Revealed: drug tests in California prisons yielded false positives, affecting thousands of people
Thousands of drug tests used by a major US diagnostic company in California prisons last year are suspected to have generated false positive results, an enormous error that has jeopardized the parole requests of some incarcerated people, according to civil rights lawyers and prison medical records.
California prison officials have known about the issue for months, but have failed to clear people’s records or reverse the consequences people have faced from the tests.
The problem originated with tests conducted by Quest Diagnostics, a company used by healthcare professionals across the country, and the sole firm contracted to do clinical drug screening for the California department of corrections and rehabilitation (CDCR).
From mid-April through July of last year, Quest’s urine opiate drug screenings in CDCR prisons used an “alternative” reagent, the chemical meant to detect drug traces, while the company’s lab faced a backorder of its usual reagent.
The switch resulted in “more presumptive positive results” than registered in tests with its usual chemical, and when Quest restored its original reagent, the positivity rate “returned to its historical average”, according to a letter the firm sent to prison healthcare officials.
UnCommon Law, an Oakland-based non-profit that represents people seeking parole, obtained the letter when one of its clients received it from his provider.
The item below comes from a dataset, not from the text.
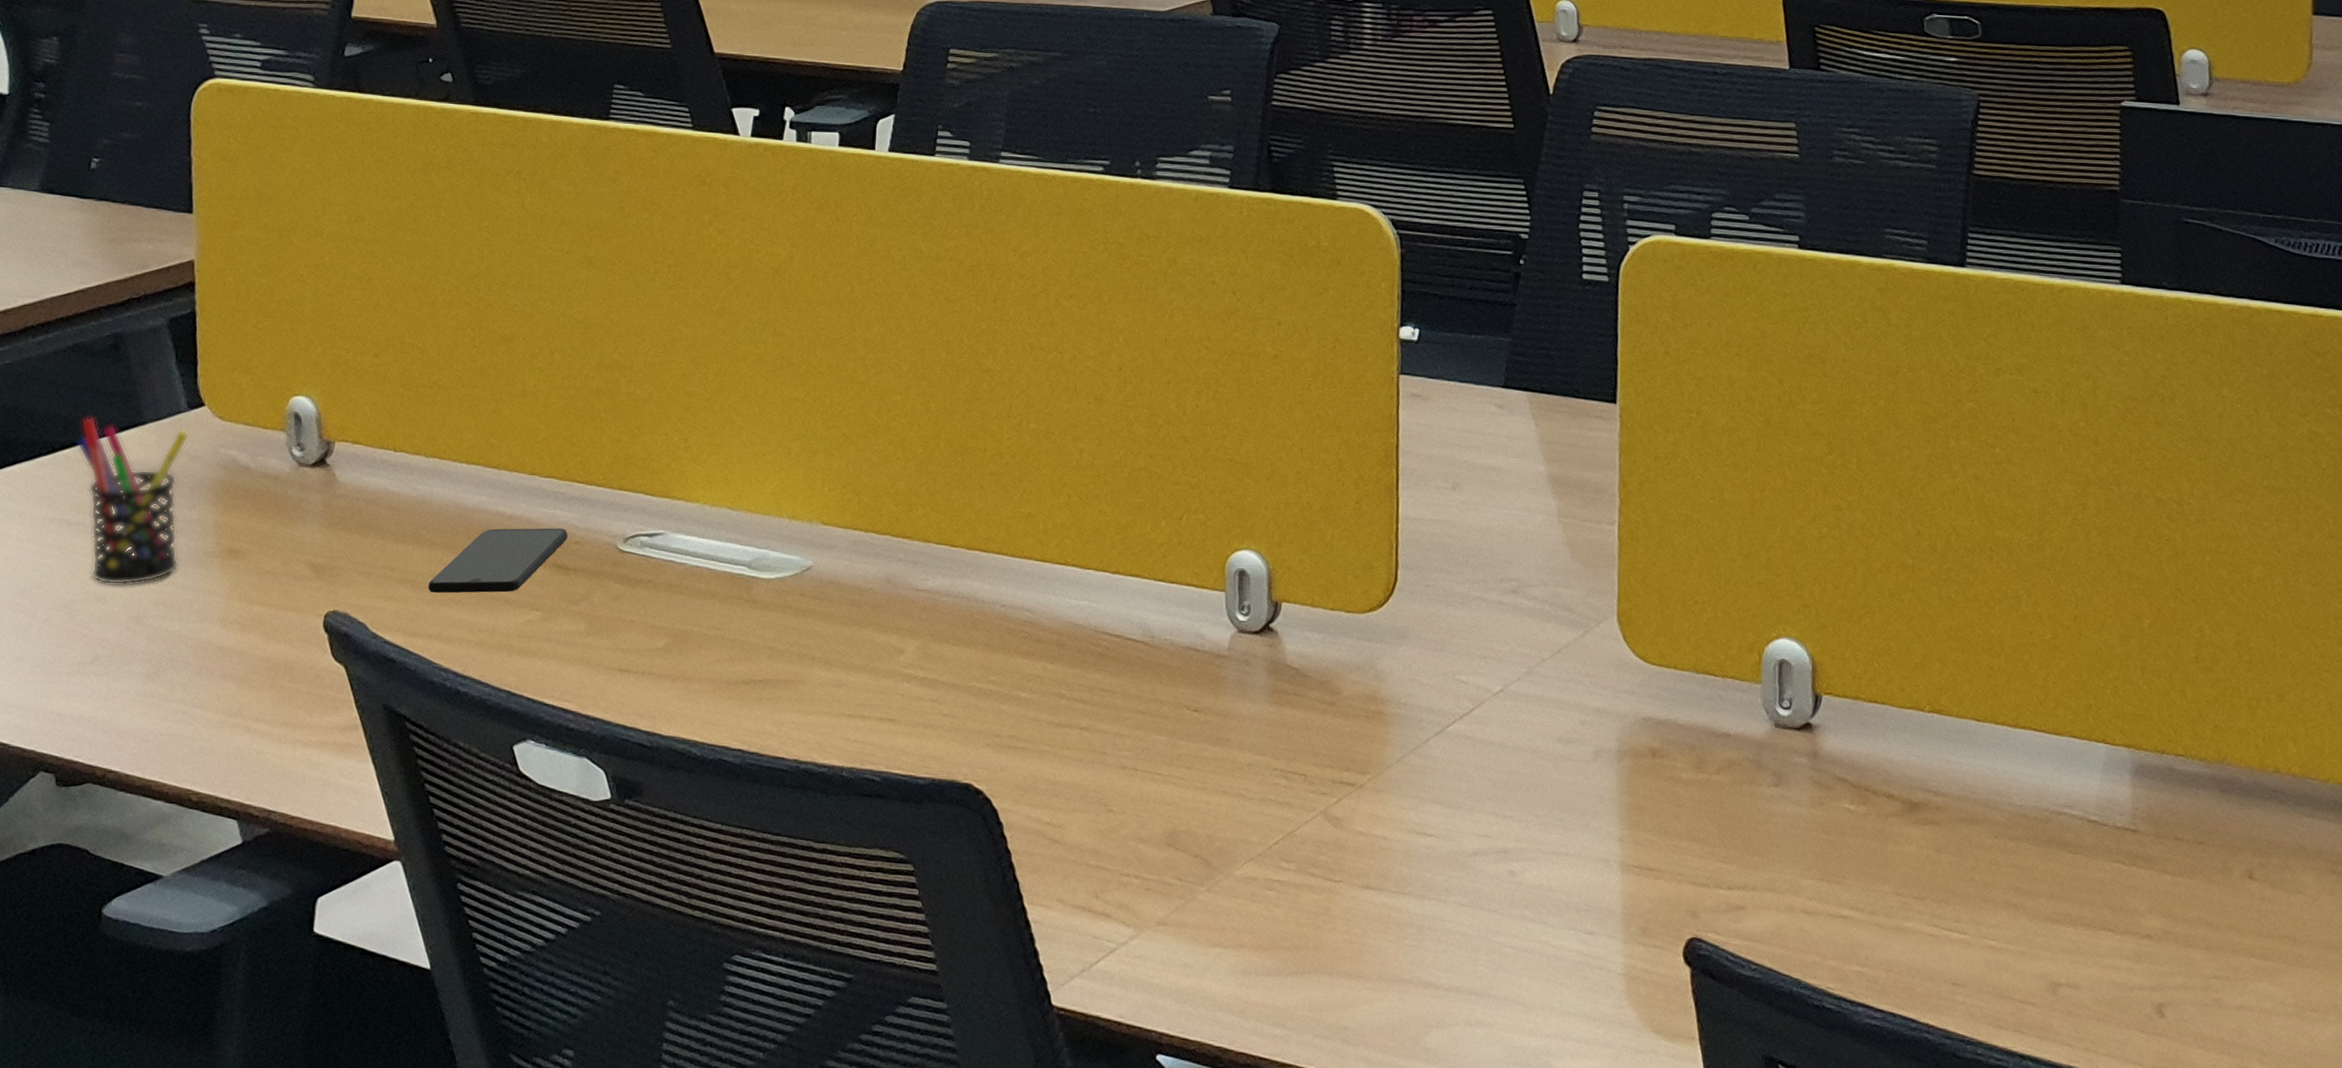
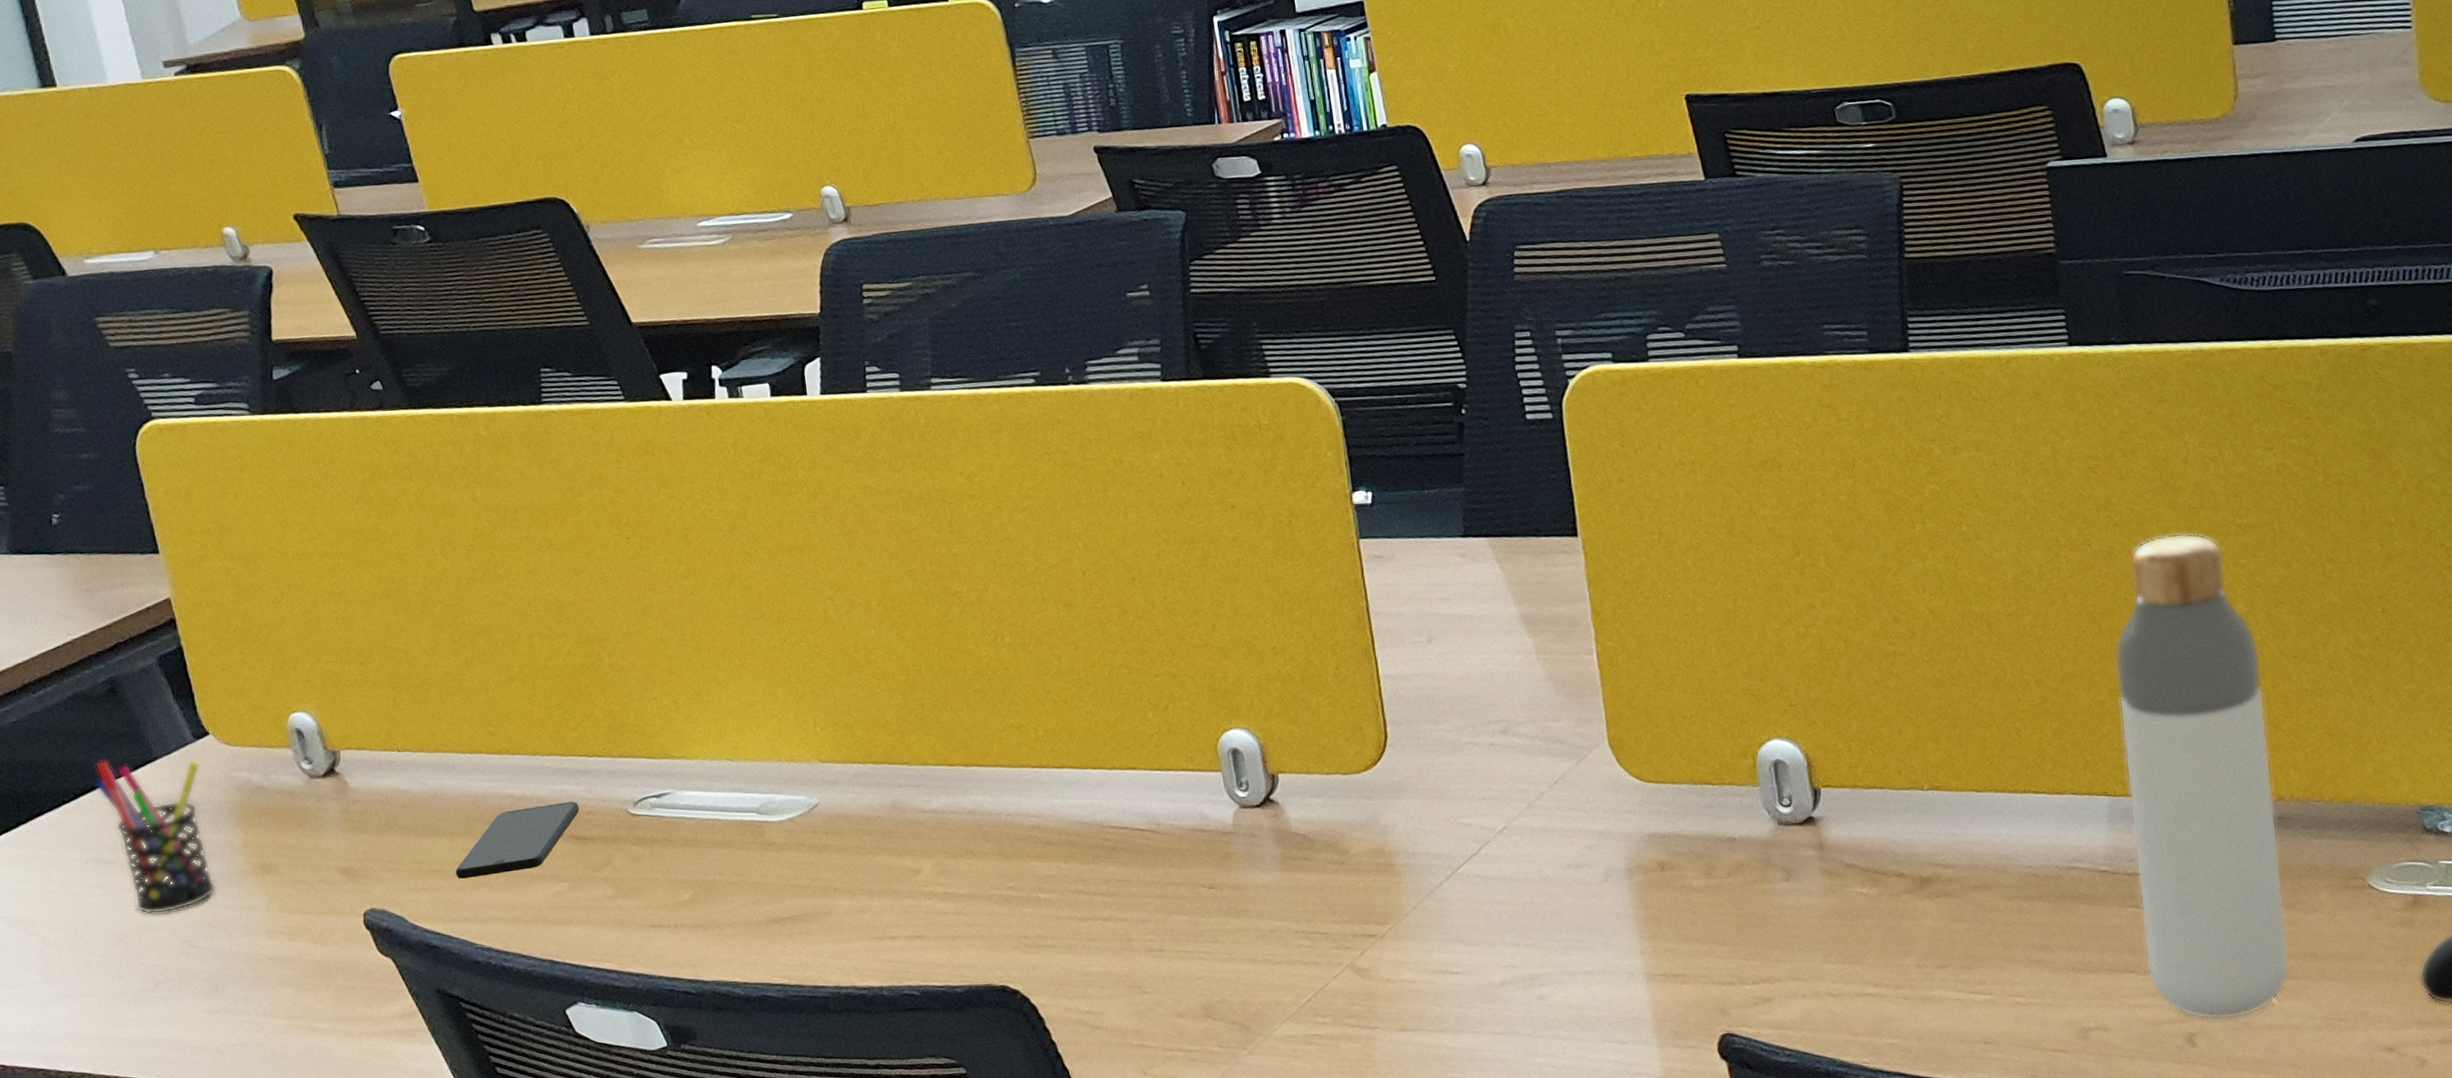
bottle: none [2125,486,2273,995] -> present [2114,533,2290,1021]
UnCommon Law also obtained public records and testing data that it shared with the Guardian.
The letter said the alternative reagent “passed all quality-control metrics” and that the change in performance was only “slightly different”.
But state data, obtained by UnCommon Law, showed the spike in positive tests was substantial.
From January through April, when the normal chemical was being used, the monthly positive opiate rate across CDCR prisons ranged from 6.6% to 6.8% each month, according to the records from California Correctional Health Care Services (CCHCS), the state agency that provides prison medical care. The rate then suddenly rose to 17.1% in May, 20.5% in June and 17.1% in July. The positivity rate returned to 6.8% in August, when the company returned to the original reagent, and stayed in that range for the rest of year.
The state acknowledged the issue in January to the Prison Law Office (PLO), a civil rights firm that monitors CDCR’s medical care, which is under a court-appointed oversight due to longstanding violations. Prison healthcare officials told PLO in a letter they had “generated a list of patients that may have received a false positive result” from Quest.
Alison Hardy, a PLO attorney, said officials sent her office a list of roughly 6,000 individual patients who got positive results under the alternative reagent.
There should be a mandate to go back and review all of the medical records, and whether the lab results had any bearing on parole board decisions
Dr Fred Rottnek
A data analysis by UnCommon Law suggests there could have been more than 5,000 false positives, which could include multiple tests for the same person. The figure is a rough estimate based on the total number of tests from April through July and assuming the positivity rate would’ve stayed consistent if the reagent hadn’t changed.
Dr Fred Rottnek, a family medicine professor and addiction expert at Saint Louis University, who reviewed some of the Quest records for UnCommon Law, said the 300% jump in positivity rates rendered the tests “basically worthless”.
“There should be a mandate to go back and review all of the medical records, and whether the lab results had any bearing on parole board decisions,” said Rottnek, who previously served as the St Louis county jail medical director.